Basic IMS configuration

  • Storage configuration: Bind an Object Storage Service (OSS) bucket to IMS. For more information, see Configure a storage address.

  • Callback configuration: Configure an HTTP or Message Notification Service (MNS) callback to receive job status notifications. For more information about callback methods and events, see Callback events overview.

Transcoding templates

Procedure

image

Example requirements

Codec: H.264/H.265

Video resolution: 360p/540p/720p/1080p

Audio: HE-AAC at 64 kbps (default configuration).

Configuration example

Create transcoding templates for four video resolutions as described below. For instructions, see Create a transcoding template.

Note

To use Narrowband HD™ transcoding, create a corresponding template based on the tables. Then, submit a ticket to request a backend configuration upgrade from Alibaba Cloud.

H.264

Transcoding template

Codec

Container format

Other parameters

Video-360P

H.264

mp4

  • Resolution (long edge fixed): 640*

  • Configure other parameters as needed.

Video-540P

H.264

mp4

  • Resolution (long edge fixed): 960*

  • Configure other parameters as needed.

Video-720P

H.264

mp4

  • Resolution (long edge fixed): 1280*

  • Configure other parameters as needed.

Video-1080P

H.264

mp4

  • Resolution (long edge fixed): 1920*

  • Configure other parameters as needed.

H.265

Transcoding template

Codec

Container format

Other parameters

Video-360P

H.265

mp4

  • Resolution (long edge fixed): 640*

  • Configure other parameters as needed.

Video-540P

H.265

mp4

  • Resolution (long edge fixed): 960*

  • Configure other parameters as needed.

Video-720P

H.265

mp4

  • Resolution (long edge fixed): 1280*

  • Configure other parameters as needed.

Video-1080P

H.265

mp4

  • Resolution (long edge fixed): 1920*

  • Configure other parameters as needed.

Submit a transcoding job

Call the SubmitMediaConvertJob API operation to submit a transcoding job.

Audio parameters

Parameter

Type

Description

InputRef

String

The name of the input stream for this audio track. This must match a Name defined in the Inputs or AudioSelector array.

LanguageControl

String

Controls how the language tag is set for the output stream. Valid values:

  • InputFirst: Uses the language tag from the input stream. If the input stream has no language tag, the service uses the tag specified in the Language parameter.

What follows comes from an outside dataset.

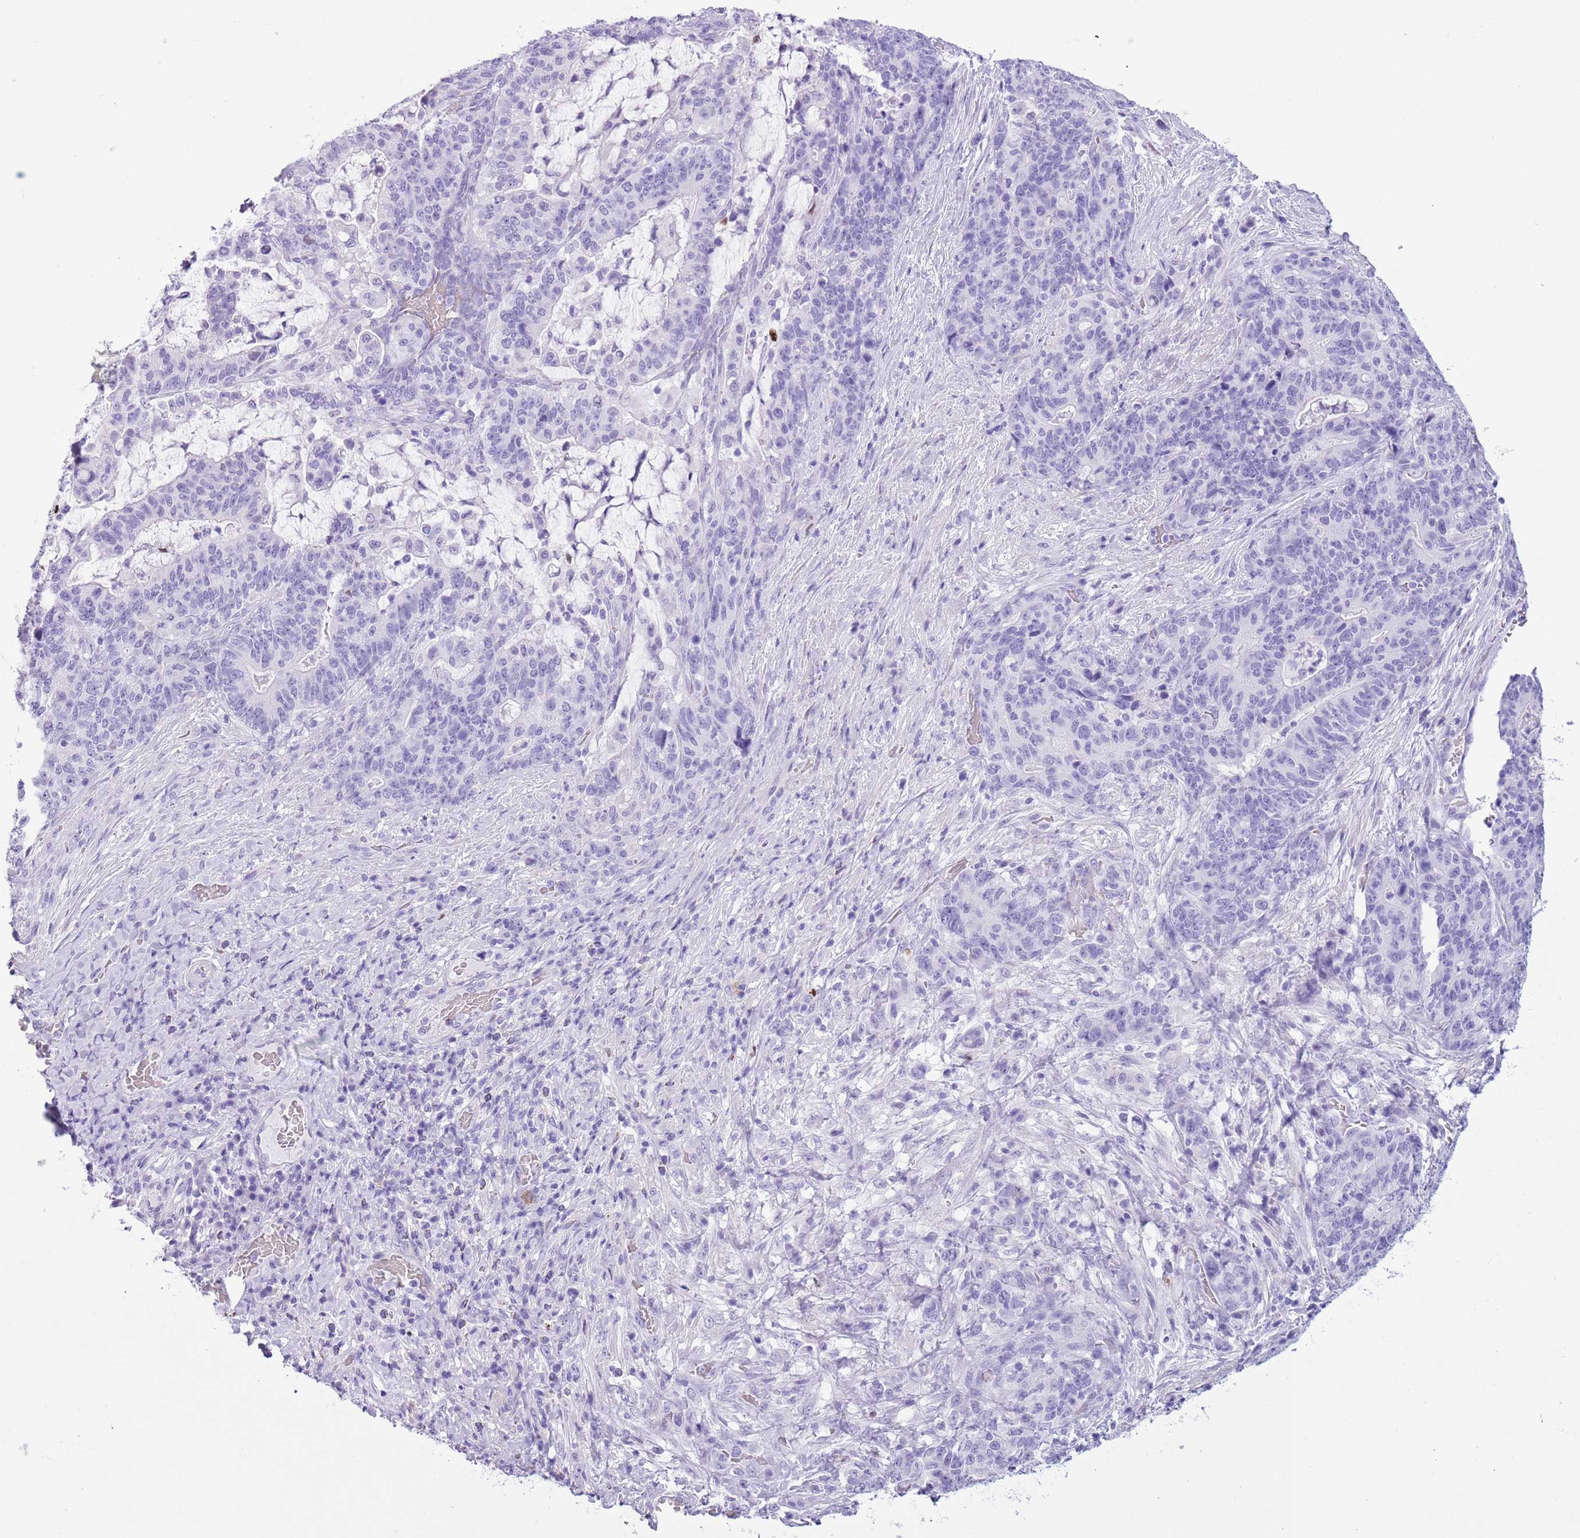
{"staining": {"intensity": "negative", "quantity": "none", "location": "none"}, "tissue": "stomach cancer", "cell_type": "Tumor cells", "image_type": "cancer", "snomed": [{"axis": "morphology", "description": "Normal tissue, NOS"}, {"axis": "morphology", "description": "Adenocarcinoma, NOS"}, {"axis": "topography", "description": "Stomach"}], "caption": "Protein analysis of adenocarcinoma (stomach) exhibits no significant staining in tumor cells. (DAB (3,3'-diaminobenzidine) immunohistochemistry, high magnification).", "gene": "SLC7A14", "patient": {"sex": "female", "age": 64}}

  • Configured: Uses the language tag specified in the Language parameter.

  • None: Does not add a language tag. This is the default value.

Language

String

The ISO 639-2 language code for the audio track.

Remove

String

Whether to remove the audio stream.

Codec

String

The audio codec.

Profile

String

The audio encoding profile.

Bitrate

String

The bitrate of the output audio.

Samplerate

String

The sample rate.

Channels

String

The number of audio channels.

Volume

Object

The volume control settings.

Scenario 1: Keep original audio

Note
  1. The Inputs array specifies three sources: a main video file with default audio (video), a separate English audio file (EnglishAudio), and a separate Japanese audio file (JapaneseAudio).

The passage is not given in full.